Around 8,900 new cases of DR-TB are reported each year, but only
800 patients had access to treatment at the end of 2012, he
said.
TB burden
Myanmar is among the world’s top 22 TB-burden countries
with a prevalence rate of 525 cases per 100,000 people, more
than three times the global average.
It is also a high burden country for MDR-TB, a complex strain
immune to first-line drugs that requires two years of treatment,
four times longer than non-resistant TB.
MDR-TB treatment costs nearly US$5,000 per patient, roughly 100
times more than the regular strain, according to an
October 2012 WHO report.
From 22 to 23 August, WHO, along with MSF and Myanmar’s
Ministry of Health, plan to hold a DR-TB symposium in Yangon
aimed at ramping up services throughout the country, including
neglected border regions.
"There are immense challenges in providing DR-TB treatment, and
health care in general, to the remote border areas of
Myanmar,” de Groote said.
Health experts fear countless more cases remain hidden in rural
eastern Myanmar where armed conflict, rough terrain, lack of
awareness and scarce
health care
can discourage TB-infected people from seeking care.
Proposed approaches for battling DR-TB include counselling to
help patients cope with long and toxic courses of treatment,
decentralized care in home communities, and rapid diagnosis to
treat patients correctly and prevent further cases.
To do this, Thandar Lwin, manager of Myanmar’s National TB Programme, has urged the
Burmese government to step up efforts to support TB measures, 94
percent of which are donor funded.
“The government budget is not enough and it is difficult
to increase more than the previous year,” she said during
an international
TB workshop
earlier this year. “There is a need for evidence to
persuade the government that investment in health is
worthwhile.”
In 2013, Myanmar is projected to have a US$22 million funding
gap for TB care and control services, the WHO report said.

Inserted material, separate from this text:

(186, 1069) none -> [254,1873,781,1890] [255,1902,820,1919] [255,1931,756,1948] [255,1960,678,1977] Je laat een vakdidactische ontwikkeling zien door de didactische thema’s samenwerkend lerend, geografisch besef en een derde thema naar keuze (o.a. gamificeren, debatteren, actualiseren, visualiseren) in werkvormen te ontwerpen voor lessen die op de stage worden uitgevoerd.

On
the other hand, rapid
economic growth
may help ease the problem in the longer term.
Border run
Many Burmese are forced to seek TB care at donor-funded clinics
along the Thai border, home to roughly one million migrants and
displaced persons.
Two health clinics run by
Shoklo Malaria Research Unit (SMRU), a Mae Sot-based field station for the Mahidol
University-Oxford University Tropical Medicine Research
Programme in Bangkok, offer
free
treatment and are inundated with patients.
From 2010 to March 2013, SMRU supported more than 810 TB
patients, but had to refer 70 percent of them, and pay for their
care at local Thai hospitals due to limited capacity.

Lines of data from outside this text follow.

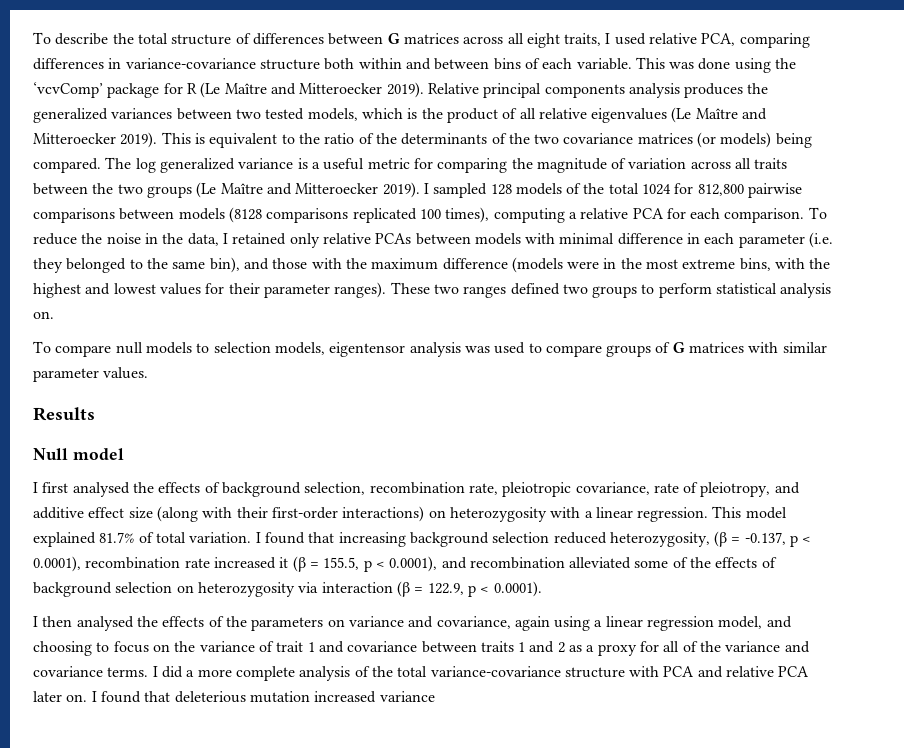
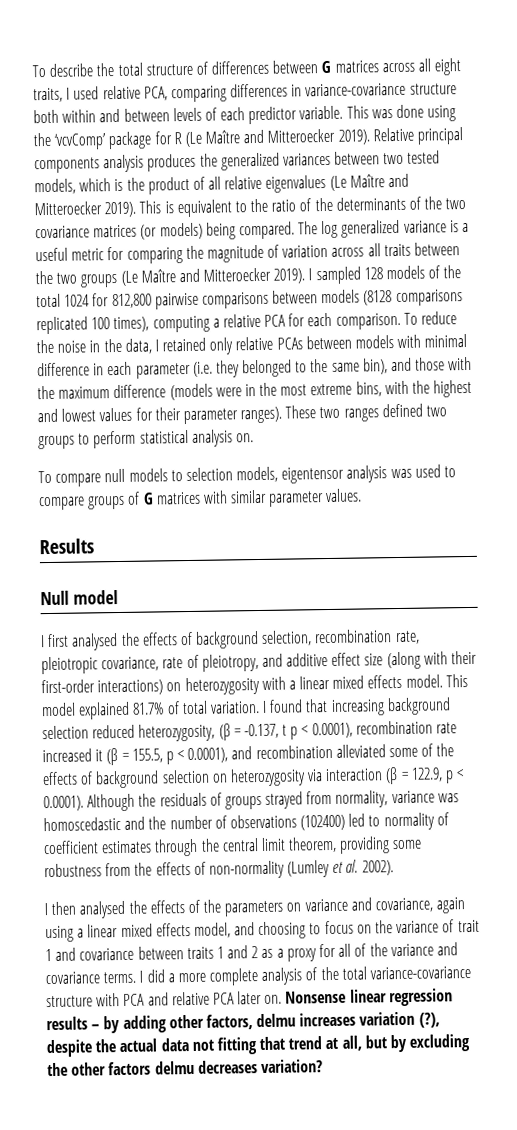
[493,58,521,70] bins -> [172,107,202,122] levels
(573, 63) none -> [248,106,298,125] predictor
[637,507,709,522] regression. -> [332,674,443,689] mixed effects model.
(786, 538) none -> [282,724,288,736] t
(542, 589) none -> [87,790,459,812] [43,812,449,832] [43,836,423,857] [44,859,394,879] Although the residuals of groups strayed from normality, variance was homoscedastic and the number of observations (102400) led to normality of coefficient estimates through the central limit theorem, providing some robustness from the effects of non-normality (Lumley et al. 2002).
[647,616,715,631] regression -> [120,923,191,938] mixed effects
[91,691,435,703] I found that deleterious mutation increased variance -> [285,988,453,1007] [46,1011,440,1034] [46,1034,471,1058] [47,1059,323,1077] Nonsense linear regression results – by adding other factors, delmu increases variation (?), despite the actual data not fitting that trend at all, but by excluding the other factors delmu decreases variation?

About 18 percent of patients tested for first-line drug
susceptibility at SMRU clinics had some form of DR-TB. Almost
half have already been successfully treated, with others still
on the regimen.
In June 2013, SMRU opened a specialized TB clinic in the village
of Wangpha, near the Thai border town of Mae Sot, to handle the
overflow. Plans are also under way to expand in-patient care at
the second clinic since 60 percent of TB patients, especially
those with drug resistance, need to be supervised by clinic
staff.
Sein Sein, manager of the TB clinic, said several patients
initially came in after showing symptoms for several months,
when treatment should be sought if persistent coughing lasts for
at least two weeks.
“Many patients only come for treatment when they are
really sick, so they stay in the community and continue to
spread the disease,” she said.
According to WHO, there were an estimated 650,000 cases of
MDR-TB among 12 million TB cases worldwide in 2012.